La sécurité de l’emploi devient la priorité numéro un des travailleurs belges


Principaux renseignements

  • Les professionnels belges accordent de plus en plus d’importance à la sécurité de l’emploi en raison de l’incertitude économique.
  • Les travailleurs plus âgés et les employés du secteur public accordent davantage d’importance à la stabilité que les plus jeunes ou les professionnels du secteur technologique.
  • La sécurité de l’emploi repose aujourd’hui sur une rémunération compétitive, la bonne santé de l’entreprise et une gestion transparente.

Selon la 26e édition de l’étude Randstad sur l’image de marque des employeurs, qui a interrogé plus de 11 000 professionnels belges, le désir de stabilité professionnelle est en hausse. Environ 58 pour cent des salariés considèrent désormais la sécurité de l’emploi comme un facteur décisif dans le choix d’un employeur, soit une augmentation de 6 points de pourcentage par rapport à l’année précédente. Cette évolution est largement attribuée au ralentissement économique et à l’incertitude financière croissante.

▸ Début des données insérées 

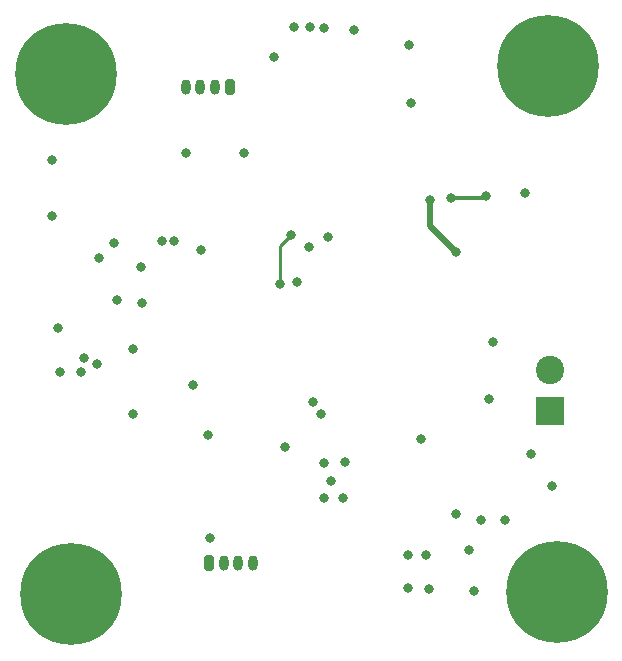
<source format=gbr>
%TF.GenerationSoftware,KiCad,Pcbnew,7.0.2*%
%TF.CreationDate,2023-06-15T10:28:23+05:30*%
%TF.ProjectId,stm32,73746d33-322e-46b6-9963-61645f706362,rev?*%
%TF.SameCoordinates,Original*%
%TF.FileFunction,Copper,L4,Bot*%
%TF.FilePolarity,Positive*%
%FSLAX46Y46*%
G04 Gerber Fmt 4.6, Leading zero omitted, Abs format (unit mm)*
G04 Created by KiCad (PCBNEW 7.0.2) date 2023-06-15 10:28:23*
%MOMM*%
%LPD*%
G01*
G04 APERTURE LIST*
G04 Aperture macros list*
%AMRoundRect*
0 Rectangle with rounded corners*
0 $1 Rounding radius*
0 $2 $3 $4 $5 $6 $7 $8 $9 X,Y pos of 4 corners*
0 Add a 4 corners polygon primitive as box body*
4,1,4,$2,$3,$4,$5,$6,$7,$8,$9,$2,$3,0*
0 Add four circle primitives for the rounded corners*
1,1,$1+$1,$2,$3*
1,1,$1+$1,$4,$5*
1,1,$1+$1,$6,$7*
1,1,$1+$1,$8,$9*
0 Add four rect primitives between the rounded corners*
20,1,$1+$1,$2,$3,$4,$5,0*
20,1,$1+$1,$4,$5,$6,$7,0*
20,1,$1+$1,$6,$7,$8,$9,0*
20,1,$1+$1,$8,$9,$2,$3,0*%
G04 Aperture macros list end*
%TA.AperFunction,ComponentPad*%
%ADD10RoundRect,0.200000X-0.200000X-0.450000X0.200000X-0.450000X0.200000X0.450000X-0.200000X0.450000X0*%
%TD*%
%TA.AperFunction,ComponentPad*%
%ADD11O,0.800000X1.300000*%
%TD*%
%TA.AperFunction,ComponentPad*%
%ADD12R,2.400000X2.400000*%
%TD*%
%TA.AperFunction,ComponentPad*%
%ADD13C,2.400000*%
%TD*%
%TA.AperFunction,ComponentPad*%
%ADD14C,0.900000*%
%TD*%
%TA.AperFunction,ComponentPad*%
%ADD15C,8.600000*%
%TD*%
%TA.AperFunction,ComponentPad*%
%ADD16RoundRect,0.200000X0.200000X0.450000X-0.200000X0.450000X-0.200000X-0.450000X0.200000X-0.450000X0*%
%TD*%
%TA.AperFunction,ViaPad*%
%ADD17C,0.800000*%
%TD*%
%TA.AperFunction,Conductor*%
%ADD18C,0.300000*%
%TD*%
%TA.AperFunction,Conductor*%
%ADD19C,0.250000*%
%TD*%
%TA.AperFunction,Conductor*%
%ADD20C,0.500000*%
%TD*%
G04 APERTURE END LIST*
D10*
%TO.P,J3,1,Pin_1*%
%TO.N,+3.3V*%
X93657500Y-116682000D03*
D11*
%TO.P,J3,2,Pin_2*%
%TO.N,USART3_TX*%
X94907500Y-116682000D03*
%TO.P,J3,3,Pin_3*%
%TO.N,USART3_RX*%
X96157500Y-116682000D03*
%TO.P,J3,4,Pin_4*%
%TO.N,GND*%
X97407500Y-116682000D03*
%TD*%
D12*
%TO.P,J2,1,Pin_1*%
%TO.N,+12V*%
X122520000Y-103782000D03*
D13*
%TO.P,J2,2,Pin_2*%
%TO.N,GND*%
X122520000Y-100282000D03*
%TD*%
D14*
%TO.P,H1,1,1*%
%TO.N,GND*%
X119114581Y-74601581D03*
X120059162Y-72321162D03*
X120059162Y-76882000D03*
X122339581Y-71376581D03*
D15*
X122339581Y-74601581D03*
D14*
X122339581Y-77826581D03*
X124620000Y-72321162D03*
X124620000Y-76882000D03*
X125564581Y-74601581D03*
%TD*%
%TO.P,H3,1,1*%
%TO.N,GND*%
X78735600Y-119316800D03*
X79680181Y-117036381D03*
X79680181Y-121597219D03*
X81960600Y-116091800D03*
D15*
X81960600Y-119316800D03*
D14*
X81960600Y-122541800D03*
X84241019Y-117036381D03*
X84241019Y-121597219D03*
X85185600Y-119316800D03*
%TD*%
%TO.P,H4,1,1*%
%TO.N,GND*%
X78314581Y-75251581D03*
X79259162Y-72971162D03*
X79259162Y-77532000D03*
X81539581Y-72026581D03*
D15*
X81539581Y-75251581D03*
D14*
X81539581Y-78476581D03*
X83820000Y-72971162D03*
X83820000Y-77532000D03*
X84764581Y-75251581D03*
%TD*%
D16*
%TO.P,J4,1,Pin_1*%
%TO.N,+3.3V*%
X95445000Y-76332000D03*
D11*
%TO.P,J4,2,Pin_2*%
%TO.N,I2C1_SCL*%
X94195000Y-76332000D03*
%TO.P,J4,3,Pin_3*%
%TO.N,I2C1_SDA*%
X92945000Y-76332000D03*
%TO.P,J4,4,Pin_4*%
%TO.N,GND*%
X91695000Y-76332000D03*
%TD*%
D14*
%TO.P,H2,1,1*%
%TO.N,GND*%
X119914581Y-119101581D03*
X120859162Y-116821162D03*
X120859162Y-121382000D03*
X123139581Y-115876581D03*
D15*
X123139581Y-119101581D03*
D14*
X123139581Y-122326581D03*
X125420000Y-116821162D03*
X125420000Y-121382000D03*
X126364581Y-119101581D03*
%TD*%
D17*
%TO.N,+3.3V*%
X110617000Y-72771000D03*
X99187000Y-73787000D03*
X101092000Y-92837000D03*
X104013000Y-109728000D03*
X90678000Y-89408000D03*
%TO.N,GND*%
X114194500Y-85781500D03*
X117094000Y-85598000D03*
X120396000Y-85344000D03*
X102108000Y-89916000D03*
X103759000Y-89027000D03*
X114554000Y-112522000D03*
X116078000Y-118999000D03*
X115697000Y-115570000D03*
X122682000Y-110109000D03*
X117729000Y-97917000D03*
X120904000Y-107442000D03*
X111633000Y-106172000D03*
X117348000Y-102743000D03*
X103124000Y-104013000D03*
X100076000Y-106807000D03*
X87249000Y-104013000D03*
X92329000Y-101600000D03*
X87249000Y-98552000D03*
X83058000Y-99314000D03*
X84201000Y-99822000D03*
X80899000Y-96774000D03*
X85852000Y-94361000D03*
X84328000Y-90805000D03*
X80391000Y-87249000D03*
X87884000Y-91567000D03*
X85598000Y-89535000D03*
X103378000Y-71374000D03*
X102235000Y-71247000D03*
X105918000Y-71501000D03*
X110744000Y-77724000D03*
%TO.N,+3.3V*%
X118745000Y-113030000D03*
X116713000Y-113030000D03*
X112268000Y-118872000D03*
X110490000Y-118745000D03*
X112014000Y-115951000D03*
X110490000Y-115951000D03*
X105029000Y-111125000D03*
X105156000Y-108077000D03*
X103378000Y-108204000D03*
X100838000Y-71247000D03*
X82804000Y-100457000D03*
X103378000Y-111125000D03*
X93726000Y-114554000D03*
X102489000Y-102997000D03*
X93599000Y-105791000D03*
X81026000Y-100457000D03*
X80391000Y-82550000D03*
X90678000Y-89408000D03*
X89662000Y-89408000D03*
%TO.N,+5V*%
X112395000Y-85882500D03*
X114554000Y-90297000D03*
%TO.N,SWDIO*%
X100584000Y-88900000D03*
X99725745Y-93001047D03*
%TO.N,GND*%
X92970500Y-90170000D03*
%TO.N,+3.3V*%
X88011000Y-94615000D03*
X91694000Y-81915000D03*
X96647000Y-81915000D03*
%TD*%
D18*
%TO.N,GND*%
X116910500Y-85781500D02*
X117094000Y-85598000D01*
X114194500Y-85781500D02*
X116910500Y-85781500D01*
D19*
%TO.N,+3.3V*%
X105156000Y-110998000D02*
X105029000Y-111125000D01*
X105029000Y-108204000D02*
X105156000Y-108077000D01*
D20*
%TO.N,+5V*%
X114554000Y-90297000D02*
X112395000Y-88138000D01*
X112395000Y-88138000D02*
X112395000Y-85882500D01*
D19*
%TO.N,SWDIO*%
X99695000Y-92970302D02*
X99725745Y-93001047D01*
X99695000Y-89789000D02*
X99695000Y-92970302D01*
X100584000Y-88900000D02*
X99695000Y-89789000D01*
%TD*%
M02*

</source>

Variations démographiques des besoins de stabilité

Les données démographiques révèlent que cette priorité varie selon le sexe et l’âge. Les femmes accordent davantage d’importance à la stabilité : elles sont 60 pour cent à la considérer comme une priorité, contre 55 pour cent des hommes.

De plus, l’importance de la sécurité augmente à mesure que les travailleurs progressent dans leur carrière ; alors que seuls 47 pour cent des jeunes actifs la considèrent comme une priorité, ce chiffre grimpe à 68 pour cent pour les personnes nées entre 1965 et 1980.

La sécurité de l’emploi est la priorité absolue dans le secteur public

Les secteurs d’activité influencent également ces priorités. La sécurité de l’emploi est la plus importante dans le secteur public (74 pour cent), suivi des soins de santé (64 pour cent) et des transports (62 pour cent).

À l’inverse, elle est la moins importante dans le secteur des TIC, où seuls 47 pour cent des personnes interrogées l’ont mise en avant. Cet écart s’explique probablement par la forte demande de talents dans le domaine des technologies, qui donne à ces professionnels davantage confiance en leur capacité à trouver un autre emploi.

Redéfinir le concept de sécurité

De nos jours, la sécurité ne se définit plus uniquement par un contrat à durée indéterminée. Les salariés trouvent la stabilité grâce à une combinaison de salaires et d’avantages sociaux compétitifs (58 pour cent), de la santé financière globale de l’entreprise (52 pour cent) et de la reconnaissance professionnelle (50 pour cent).

De plus, une communication claire et honnête de la part de la direction est un facteur clé pour 43 pour cent des salariés. Il est intéressant de noter que les hommes sont plus enclins que les femmes à associer une culture d’entreprise solide à un sentiment de sécurité.

La transparence et la reconnaissance ne sont plus des atouts facultatifs

Wim Van der Linden, porte-parole de Randstad, souligne que la main-d’œuvre actuelle adopte une approche pragmatique de la stabilité. Il note que la transparence et la reconnaissance ne sont plus des atouts facultatifs, mais sont devenues des outils essentiels pour les entreprises souhaitant fidéliser leur personnel en période de conjoncture économique instable.